“I was ready to die last summer.”
It was all I needed to hear to draw the line.
She has depression.
I didn’t need to be told twice, I went in for the hug. I went in for the act of comfort and reassurance almost immediately. She had a rough time and she didn’t deserve it. She didn’t deserve for her parents to rid her of her internet access. She didn’t deserve to be cut off from all of her friends, yet it happened anyways.
It was on field day at our school. We had already finished our laps for that day, so we had been relaxing in the grass. I can’t remember most of the conversation, but what was said and what was realized was clear.
She had told me “I cut so much last summer...”
And, naturally, I took her arm and held it up to be inspected. “Where are the scars? They better not be new!” Fairly stupid to say, looking back, but I hadn’t known better.
She replied by giggling out, “I didn’t cut that deep, silly, plus I’m not cutting now.”
I let out a sigh of relief- but it was too little too soon, for she said, “I was also ready to die last summer.”
I stalled, then hugged her. I hugged her tight and long, trying to let her know that I was there for her, awaiting to know what it was she needed at any given moment. So she continued, “My Mom and Dad wouldn’t let me use the computer or anything because they were scared that I’d get more depressed from that, but,” she giggles, “They were wrong. Not being able to talk to anyone made it worse, and I got super suicidal and cut a lot. I told them I wanted, needed, help and my Mom promised to take make me to a psychiatrist. She probably doesn’t care or she forgot because it never happened.”
I said hopefully, “But you made it. And now you’re happy and having fun with us,” I beamed at those facts.
Yet she shut me down, “But I’m still depressed. Just with one less thing to be depressed about, and a bunch more because of it.”

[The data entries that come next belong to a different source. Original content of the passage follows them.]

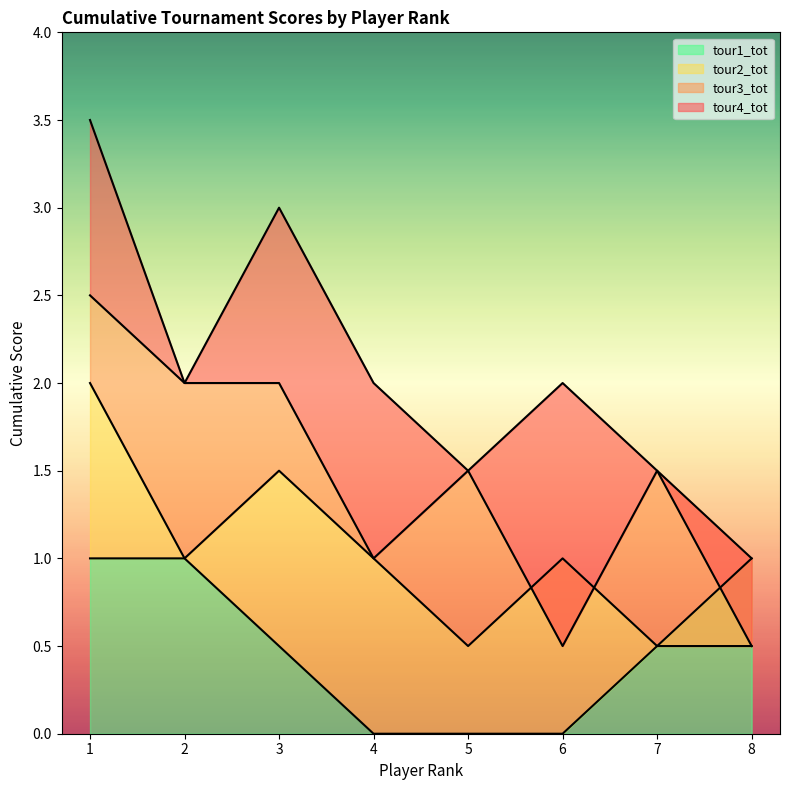

In tour3_tot, how many points are lower than both neighbors (excluding endpoints)?

2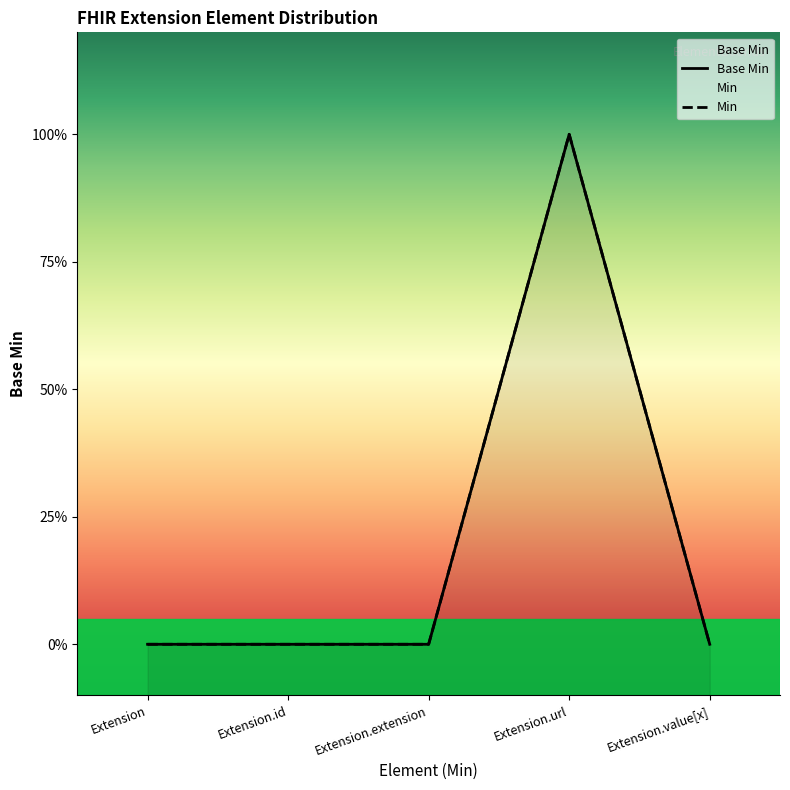

Count the number of values greater than 0.

1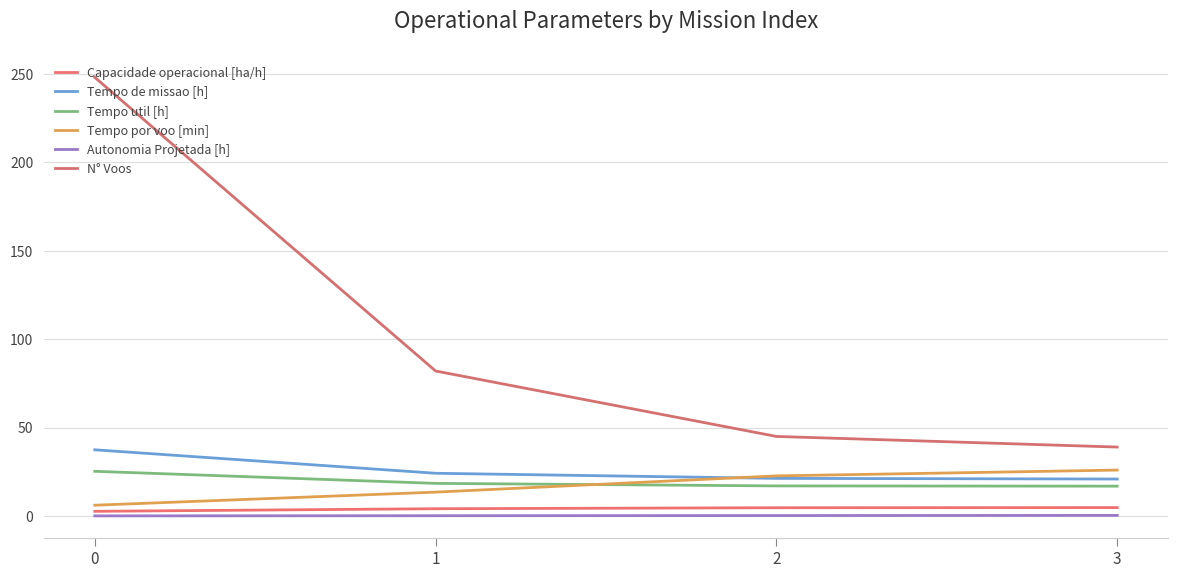

Reading right to left, extract all data points from this chart.

Capacidade operacional [ha/h]: 4.8	4.7	4.1	2.7
Tempo de missao [h]: 20.9	21.3	24.2	37.5
Tempo util [h]: 16.9	17.0	18.5	25.3
Tempo por voo [min]: 26.0	22.7	13.5	6.1
Autonomia Projetada [h]: 0.4	0.3	0.2	0.1
N° Voos: 39.0	45.0	82.0	248.0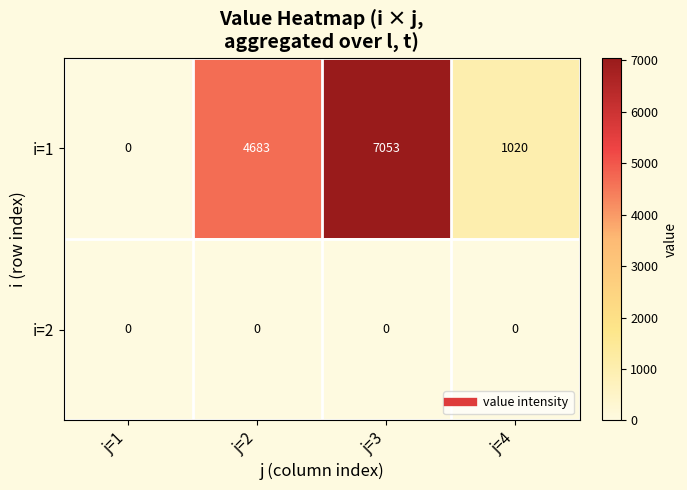

List the series in order of their overall mean, highest first.

i=1, i=2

I defied, “But you’ll make it because you’ve got us to watch your back. You know that, right? Even if everyone isn’t ready to do anything for you, I am because I don’t want you gone.”
She continues to let cats out of her bags, “But then I’ll be a burden, that’s why I cut, because I’m just a burden to you all. I can’t do anything for you, I just keep soaking up what you have.”
I retorted, “No, I don’t see you as a burden because you try to make it up to me, you try to have fun and spare me from the fact that you cut as a way to make up for the fact that I try my damndest to help you. And I really appreciate it, it shows me that you aren’t just some deadbeat feeding off my kindness. You won’t become a burden to me until you commit suicide, but thankfully that won’t happen.”
She squeezes in and smiles warmly, “Thanks.”
And I end the roll that I was on, “I don’t like that you cut, but I’d rather your skin be split than your blood be spilt.” Which was pretty much me saying I’d rather her cut than die.
She smiled even more warmly (which I didn’t think was possible) and we hugged and continued to truck on through our day, despite what had been said.
This short story was a combination between a past conversation and a fairly recent conversation. The name of the friend that was the center of this story will not be released, she is already receiving help from her current school counselor. I repeat, her name will not be released.